If the website followed the NIST structure this hack could have been prevented and the customer base could have been saved. After the incident, the company hired a FireEye company to conduct a proper investigation and prevent this from happening in the future (Ragan, 2015).
Equifax
In 2017, Equifax suffered a breach exposing personal information of 143 million consumers (Armerding, 2017). This information included Social Security Numbers, birth dates, addresses, drivers' license numbers, and credit card data (Armerding, 2017). This access occurred from May to June of 2017 and was just announced in September (Ragan, 2017). The CEO stated that the breach "occurred because of both human error and technology failures. These mistakes – made in the same chain of security systems designed with redundancies – allowed criminals to access over 140 million Americans' data" (Swanson, 2017). The first time hackers gained access to the website was in May of 2017 and continued to access private information through a vulnerability in the system (Swanson, 2017). According to the CEO, there were major security scans that did not identify a vulnerability in the system, Apache Struts (Swanson, 2017). Because of this, the vulnerability was in the system for much longer than it should have been (Swanson, 2017). The company received a lot of backlash for the way the breach was handled, especially for waiting months to notify users of the attack (Armerding, 2017). The scary part of the time waited to notify users is the fact that this information could have been sold on the black market. Unfortunately, the information is out there and there are a few things the be done to prevent it being wrongfully used. If Equifax followed the NIST framework, the vulnerability could have potentially been spotted. Also, by following NIST, the appropriate way to handle the breach to the public would have been followed.

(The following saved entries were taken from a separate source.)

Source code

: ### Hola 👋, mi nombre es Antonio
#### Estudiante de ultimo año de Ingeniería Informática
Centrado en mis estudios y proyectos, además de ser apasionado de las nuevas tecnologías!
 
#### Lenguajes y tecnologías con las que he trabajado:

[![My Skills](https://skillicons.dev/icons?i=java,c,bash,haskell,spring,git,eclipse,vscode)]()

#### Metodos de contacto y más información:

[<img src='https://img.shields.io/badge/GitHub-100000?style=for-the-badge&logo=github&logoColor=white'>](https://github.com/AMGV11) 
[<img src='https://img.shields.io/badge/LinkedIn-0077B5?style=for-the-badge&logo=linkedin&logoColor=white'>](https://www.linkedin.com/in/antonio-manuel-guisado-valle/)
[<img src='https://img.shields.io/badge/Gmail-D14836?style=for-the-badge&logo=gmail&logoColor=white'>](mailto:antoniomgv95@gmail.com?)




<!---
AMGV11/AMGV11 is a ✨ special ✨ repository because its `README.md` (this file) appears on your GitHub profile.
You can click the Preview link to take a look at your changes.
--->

This would have lessened the backlash the company received for handling the breach the wrong way. The investigation is still ongoing, and users are urged to freeze their credit and be extra cautious.
Companies need to follow NIST 800-171 in order to decrease vulnerability to breaches. The breaches in this paper effected both companies and individuals, and the only way to stop it is through proper preparation. It is evident that these breaches are only going to worsen as time goes on, so it is important to be prepared. The companies in this paper are just a handful of examples of what can happen in data breaches, especially with technology being where it is today. Hopefully in the future companies will follow the NIST 800-171 framework and be able to protect themselves and their customers moving forward.